- _ASSIGNMENT_
Locate each line in the material below that contains the string "Tháng" and copy those lines out. The match is case-sensitive.

Stored dataset entries
________________________________________
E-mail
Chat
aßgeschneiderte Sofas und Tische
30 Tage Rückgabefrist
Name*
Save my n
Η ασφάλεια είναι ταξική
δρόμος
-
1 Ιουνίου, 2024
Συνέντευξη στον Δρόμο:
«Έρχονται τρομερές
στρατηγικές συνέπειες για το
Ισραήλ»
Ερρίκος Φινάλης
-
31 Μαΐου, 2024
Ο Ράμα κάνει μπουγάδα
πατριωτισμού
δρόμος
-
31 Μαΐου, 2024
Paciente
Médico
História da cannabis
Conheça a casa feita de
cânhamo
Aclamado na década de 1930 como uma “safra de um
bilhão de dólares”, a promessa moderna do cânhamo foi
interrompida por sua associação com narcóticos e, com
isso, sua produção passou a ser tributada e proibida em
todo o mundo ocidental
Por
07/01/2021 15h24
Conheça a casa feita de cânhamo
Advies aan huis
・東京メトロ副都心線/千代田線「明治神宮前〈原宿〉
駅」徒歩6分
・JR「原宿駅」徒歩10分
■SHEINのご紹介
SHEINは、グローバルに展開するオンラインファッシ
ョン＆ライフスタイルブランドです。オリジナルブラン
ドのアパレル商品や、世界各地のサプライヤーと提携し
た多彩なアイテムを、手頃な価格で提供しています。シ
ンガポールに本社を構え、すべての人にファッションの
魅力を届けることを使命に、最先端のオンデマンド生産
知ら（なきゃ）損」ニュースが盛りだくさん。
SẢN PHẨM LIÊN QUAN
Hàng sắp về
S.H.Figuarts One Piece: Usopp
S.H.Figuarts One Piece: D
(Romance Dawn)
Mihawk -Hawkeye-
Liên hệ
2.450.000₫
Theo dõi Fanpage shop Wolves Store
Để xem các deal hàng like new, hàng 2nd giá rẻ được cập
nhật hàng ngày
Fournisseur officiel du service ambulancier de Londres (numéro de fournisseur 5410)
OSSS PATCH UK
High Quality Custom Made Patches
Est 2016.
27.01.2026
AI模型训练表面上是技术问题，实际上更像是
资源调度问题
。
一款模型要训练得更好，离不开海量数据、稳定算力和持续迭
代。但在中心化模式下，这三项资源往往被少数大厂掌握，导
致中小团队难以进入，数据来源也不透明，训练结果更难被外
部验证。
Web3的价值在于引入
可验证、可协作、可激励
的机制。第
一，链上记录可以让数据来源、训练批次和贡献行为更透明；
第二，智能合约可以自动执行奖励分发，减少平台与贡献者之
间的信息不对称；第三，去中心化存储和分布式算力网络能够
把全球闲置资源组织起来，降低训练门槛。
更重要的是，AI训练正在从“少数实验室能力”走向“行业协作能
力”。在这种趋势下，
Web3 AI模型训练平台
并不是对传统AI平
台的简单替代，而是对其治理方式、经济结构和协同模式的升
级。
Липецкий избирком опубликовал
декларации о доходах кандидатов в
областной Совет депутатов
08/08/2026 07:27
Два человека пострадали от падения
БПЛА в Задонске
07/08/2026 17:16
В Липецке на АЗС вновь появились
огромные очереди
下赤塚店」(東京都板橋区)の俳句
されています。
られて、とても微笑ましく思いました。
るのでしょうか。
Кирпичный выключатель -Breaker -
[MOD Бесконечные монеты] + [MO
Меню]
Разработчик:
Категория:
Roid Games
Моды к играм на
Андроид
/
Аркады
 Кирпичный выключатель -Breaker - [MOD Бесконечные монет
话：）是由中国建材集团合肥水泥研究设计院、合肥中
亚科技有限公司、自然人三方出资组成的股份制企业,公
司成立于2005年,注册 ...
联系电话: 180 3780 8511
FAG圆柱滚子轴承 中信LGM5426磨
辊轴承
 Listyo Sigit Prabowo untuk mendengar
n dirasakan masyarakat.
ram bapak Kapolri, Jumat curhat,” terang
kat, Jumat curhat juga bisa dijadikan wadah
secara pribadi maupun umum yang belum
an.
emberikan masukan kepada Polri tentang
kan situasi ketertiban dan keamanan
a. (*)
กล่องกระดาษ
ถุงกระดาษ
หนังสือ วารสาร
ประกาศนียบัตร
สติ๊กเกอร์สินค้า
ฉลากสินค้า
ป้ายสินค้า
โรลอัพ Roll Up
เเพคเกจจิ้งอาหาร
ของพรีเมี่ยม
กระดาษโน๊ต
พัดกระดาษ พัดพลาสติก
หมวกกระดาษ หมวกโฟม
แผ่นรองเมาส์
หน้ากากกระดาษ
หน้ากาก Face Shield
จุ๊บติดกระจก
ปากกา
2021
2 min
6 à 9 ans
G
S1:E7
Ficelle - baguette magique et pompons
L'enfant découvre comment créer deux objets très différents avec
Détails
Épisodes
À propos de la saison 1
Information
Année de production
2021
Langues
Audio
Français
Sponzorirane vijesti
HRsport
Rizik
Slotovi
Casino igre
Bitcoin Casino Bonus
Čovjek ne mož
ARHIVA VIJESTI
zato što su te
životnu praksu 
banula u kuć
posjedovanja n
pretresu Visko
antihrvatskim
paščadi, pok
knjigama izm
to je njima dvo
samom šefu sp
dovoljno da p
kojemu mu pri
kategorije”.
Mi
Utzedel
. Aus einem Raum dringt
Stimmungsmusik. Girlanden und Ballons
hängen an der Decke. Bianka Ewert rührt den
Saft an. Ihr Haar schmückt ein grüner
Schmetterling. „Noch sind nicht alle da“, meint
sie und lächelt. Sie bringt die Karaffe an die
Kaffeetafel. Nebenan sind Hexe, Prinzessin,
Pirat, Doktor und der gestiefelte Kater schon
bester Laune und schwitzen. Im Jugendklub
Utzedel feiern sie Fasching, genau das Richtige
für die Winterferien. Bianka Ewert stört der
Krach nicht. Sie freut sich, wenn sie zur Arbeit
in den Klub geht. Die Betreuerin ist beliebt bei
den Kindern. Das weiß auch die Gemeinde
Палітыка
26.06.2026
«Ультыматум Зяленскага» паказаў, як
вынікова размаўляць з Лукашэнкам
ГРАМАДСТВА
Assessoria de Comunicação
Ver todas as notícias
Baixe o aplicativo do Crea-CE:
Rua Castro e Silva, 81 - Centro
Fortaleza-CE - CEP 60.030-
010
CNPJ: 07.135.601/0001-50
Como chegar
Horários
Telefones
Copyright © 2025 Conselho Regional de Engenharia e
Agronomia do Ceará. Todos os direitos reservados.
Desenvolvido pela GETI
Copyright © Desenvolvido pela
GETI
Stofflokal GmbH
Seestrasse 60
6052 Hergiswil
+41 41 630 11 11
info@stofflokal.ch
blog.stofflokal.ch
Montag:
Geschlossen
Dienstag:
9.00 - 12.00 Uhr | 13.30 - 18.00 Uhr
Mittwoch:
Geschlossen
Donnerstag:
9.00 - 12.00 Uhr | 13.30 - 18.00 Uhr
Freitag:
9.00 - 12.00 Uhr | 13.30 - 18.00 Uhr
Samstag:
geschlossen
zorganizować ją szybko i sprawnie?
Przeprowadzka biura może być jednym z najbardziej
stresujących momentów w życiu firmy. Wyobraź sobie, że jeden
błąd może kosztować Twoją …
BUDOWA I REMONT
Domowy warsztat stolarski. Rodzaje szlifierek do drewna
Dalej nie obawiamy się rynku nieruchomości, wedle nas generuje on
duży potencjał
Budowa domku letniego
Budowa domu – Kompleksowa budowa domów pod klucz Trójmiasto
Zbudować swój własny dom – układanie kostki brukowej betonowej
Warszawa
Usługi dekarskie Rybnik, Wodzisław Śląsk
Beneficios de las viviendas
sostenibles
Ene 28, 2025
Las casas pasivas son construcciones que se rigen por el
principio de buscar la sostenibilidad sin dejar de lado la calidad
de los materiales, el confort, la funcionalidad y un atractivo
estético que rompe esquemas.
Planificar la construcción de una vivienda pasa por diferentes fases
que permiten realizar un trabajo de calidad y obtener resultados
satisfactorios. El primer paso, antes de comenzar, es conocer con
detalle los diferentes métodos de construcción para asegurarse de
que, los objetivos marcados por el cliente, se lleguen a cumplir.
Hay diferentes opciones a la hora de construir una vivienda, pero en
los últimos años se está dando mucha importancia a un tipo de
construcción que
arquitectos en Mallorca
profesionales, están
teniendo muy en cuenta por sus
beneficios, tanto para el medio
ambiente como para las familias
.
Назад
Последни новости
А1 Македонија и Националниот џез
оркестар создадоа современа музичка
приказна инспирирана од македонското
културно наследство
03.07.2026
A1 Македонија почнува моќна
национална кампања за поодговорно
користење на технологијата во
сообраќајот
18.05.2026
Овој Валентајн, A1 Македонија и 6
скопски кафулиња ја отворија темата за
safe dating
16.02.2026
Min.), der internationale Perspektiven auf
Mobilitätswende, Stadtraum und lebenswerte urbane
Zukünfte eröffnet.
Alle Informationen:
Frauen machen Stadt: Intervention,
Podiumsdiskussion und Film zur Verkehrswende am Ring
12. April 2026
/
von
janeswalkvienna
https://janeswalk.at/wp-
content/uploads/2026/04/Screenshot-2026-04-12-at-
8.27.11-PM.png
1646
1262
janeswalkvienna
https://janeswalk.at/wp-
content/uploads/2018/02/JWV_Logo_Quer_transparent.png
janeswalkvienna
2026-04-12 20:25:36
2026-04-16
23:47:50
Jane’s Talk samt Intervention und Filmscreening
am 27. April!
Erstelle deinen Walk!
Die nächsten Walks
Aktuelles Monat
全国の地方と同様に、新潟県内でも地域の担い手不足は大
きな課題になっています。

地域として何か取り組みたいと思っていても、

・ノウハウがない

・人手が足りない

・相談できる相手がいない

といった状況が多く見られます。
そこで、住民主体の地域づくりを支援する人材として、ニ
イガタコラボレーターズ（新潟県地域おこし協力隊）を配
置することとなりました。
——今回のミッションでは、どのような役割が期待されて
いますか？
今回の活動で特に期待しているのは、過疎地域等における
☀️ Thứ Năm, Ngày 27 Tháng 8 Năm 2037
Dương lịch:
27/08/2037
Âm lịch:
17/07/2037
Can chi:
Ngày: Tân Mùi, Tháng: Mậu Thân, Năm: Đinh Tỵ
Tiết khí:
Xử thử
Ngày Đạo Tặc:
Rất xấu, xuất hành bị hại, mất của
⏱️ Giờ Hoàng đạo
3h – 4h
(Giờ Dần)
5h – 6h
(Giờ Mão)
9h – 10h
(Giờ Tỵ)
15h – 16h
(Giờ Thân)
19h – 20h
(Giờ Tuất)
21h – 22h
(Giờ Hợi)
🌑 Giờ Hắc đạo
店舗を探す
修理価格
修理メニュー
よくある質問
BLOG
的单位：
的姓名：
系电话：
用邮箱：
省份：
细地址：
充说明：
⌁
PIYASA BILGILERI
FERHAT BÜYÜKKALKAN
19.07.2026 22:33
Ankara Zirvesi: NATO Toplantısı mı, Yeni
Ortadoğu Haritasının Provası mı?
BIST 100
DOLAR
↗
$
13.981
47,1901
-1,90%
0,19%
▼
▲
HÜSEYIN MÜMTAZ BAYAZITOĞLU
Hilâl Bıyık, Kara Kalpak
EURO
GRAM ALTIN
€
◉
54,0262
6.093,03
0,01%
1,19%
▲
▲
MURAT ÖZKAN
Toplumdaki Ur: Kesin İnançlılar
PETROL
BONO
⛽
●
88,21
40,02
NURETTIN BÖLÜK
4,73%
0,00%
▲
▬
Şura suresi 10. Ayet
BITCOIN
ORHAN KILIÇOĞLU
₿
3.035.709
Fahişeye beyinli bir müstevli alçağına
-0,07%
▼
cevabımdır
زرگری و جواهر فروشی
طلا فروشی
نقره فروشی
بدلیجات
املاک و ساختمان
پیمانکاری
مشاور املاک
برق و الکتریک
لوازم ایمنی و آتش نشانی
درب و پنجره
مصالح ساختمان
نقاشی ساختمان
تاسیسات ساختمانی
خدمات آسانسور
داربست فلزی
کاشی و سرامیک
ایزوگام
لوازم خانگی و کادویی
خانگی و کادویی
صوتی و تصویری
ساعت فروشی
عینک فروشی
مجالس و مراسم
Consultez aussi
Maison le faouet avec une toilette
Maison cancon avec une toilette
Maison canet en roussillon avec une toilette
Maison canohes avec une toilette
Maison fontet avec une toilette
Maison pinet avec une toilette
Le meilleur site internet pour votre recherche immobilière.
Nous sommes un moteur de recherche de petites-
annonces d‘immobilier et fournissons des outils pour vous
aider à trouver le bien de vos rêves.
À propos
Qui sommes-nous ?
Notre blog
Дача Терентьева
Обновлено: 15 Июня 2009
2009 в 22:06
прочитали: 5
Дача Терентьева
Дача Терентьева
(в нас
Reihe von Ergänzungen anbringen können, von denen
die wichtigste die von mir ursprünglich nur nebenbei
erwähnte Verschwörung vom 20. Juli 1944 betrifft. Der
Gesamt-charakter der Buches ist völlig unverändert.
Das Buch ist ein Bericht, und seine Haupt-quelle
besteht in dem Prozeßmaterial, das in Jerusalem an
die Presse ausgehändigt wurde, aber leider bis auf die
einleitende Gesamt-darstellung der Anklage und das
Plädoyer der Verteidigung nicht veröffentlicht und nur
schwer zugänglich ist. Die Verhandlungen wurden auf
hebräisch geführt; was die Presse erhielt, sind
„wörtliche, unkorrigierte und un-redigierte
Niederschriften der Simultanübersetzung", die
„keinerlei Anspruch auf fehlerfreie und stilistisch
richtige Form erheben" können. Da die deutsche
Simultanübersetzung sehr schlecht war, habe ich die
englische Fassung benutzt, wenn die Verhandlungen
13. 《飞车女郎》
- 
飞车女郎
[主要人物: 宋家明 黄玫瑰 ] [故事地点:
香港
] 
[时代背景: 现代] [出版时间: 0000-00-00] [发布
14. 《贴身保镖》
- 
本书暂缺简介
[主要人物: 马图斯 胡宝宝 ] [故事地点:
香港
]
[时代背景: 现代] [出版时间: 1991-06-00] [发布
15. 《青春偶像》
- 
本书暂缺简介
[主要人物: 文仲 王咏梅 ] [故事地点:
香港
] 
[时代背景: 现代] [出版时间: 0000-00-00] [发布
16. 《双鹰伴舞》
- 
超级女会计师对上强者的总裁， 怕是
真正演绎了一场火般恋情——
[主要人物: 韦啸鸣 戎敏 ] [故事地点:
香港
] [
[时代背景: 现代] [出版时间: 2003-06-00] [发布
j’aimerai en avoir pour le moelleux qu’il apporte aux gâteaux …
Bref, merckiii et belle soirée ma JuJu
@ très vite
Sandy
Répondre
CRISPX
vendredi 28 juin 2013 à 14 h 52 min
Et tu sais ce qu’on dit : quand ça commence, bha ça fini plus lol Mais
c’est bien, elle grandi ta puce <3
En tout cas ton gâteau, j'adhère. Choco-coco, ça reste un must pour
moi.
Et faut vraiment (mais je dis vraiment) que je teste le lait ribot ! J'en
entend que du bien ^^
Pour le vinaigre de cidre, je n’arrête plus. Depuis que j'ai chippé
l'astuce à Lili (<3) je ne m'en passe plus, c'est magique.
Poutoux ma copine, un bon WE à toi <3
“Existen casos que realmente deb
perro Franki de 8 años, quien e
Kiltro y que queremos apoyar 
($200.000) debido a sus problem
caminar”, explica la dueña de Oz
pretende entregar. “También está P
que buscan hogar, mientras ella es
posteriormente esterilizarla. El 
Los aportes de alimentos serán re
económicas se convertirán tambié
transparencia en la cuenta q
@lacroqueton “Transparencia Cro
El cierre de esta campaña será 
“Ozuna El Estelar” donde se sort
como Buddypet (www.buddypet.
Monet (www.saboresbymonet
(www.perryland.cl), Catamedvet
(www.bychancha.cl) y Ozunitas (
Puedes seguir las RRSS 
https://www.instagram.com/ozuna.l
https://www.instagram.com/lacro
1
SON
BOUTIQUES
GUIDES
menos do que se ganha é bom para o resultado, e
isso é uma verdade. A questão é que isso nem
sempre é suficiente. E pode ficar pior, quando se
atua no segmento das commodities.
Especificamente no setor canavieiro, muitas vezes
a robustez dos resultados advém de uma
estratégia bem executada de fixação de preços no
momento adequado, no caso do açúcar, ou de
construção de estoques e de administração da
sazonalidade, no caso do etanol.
________________________________________
- _ANSWER SPACE_
☀️ Thứ Năm, Ngày 27 Tháng 8 Năm 2037
Ngày: Tân Mùi, Tháng: Mậu Thân, Năm: Đinh Tỵ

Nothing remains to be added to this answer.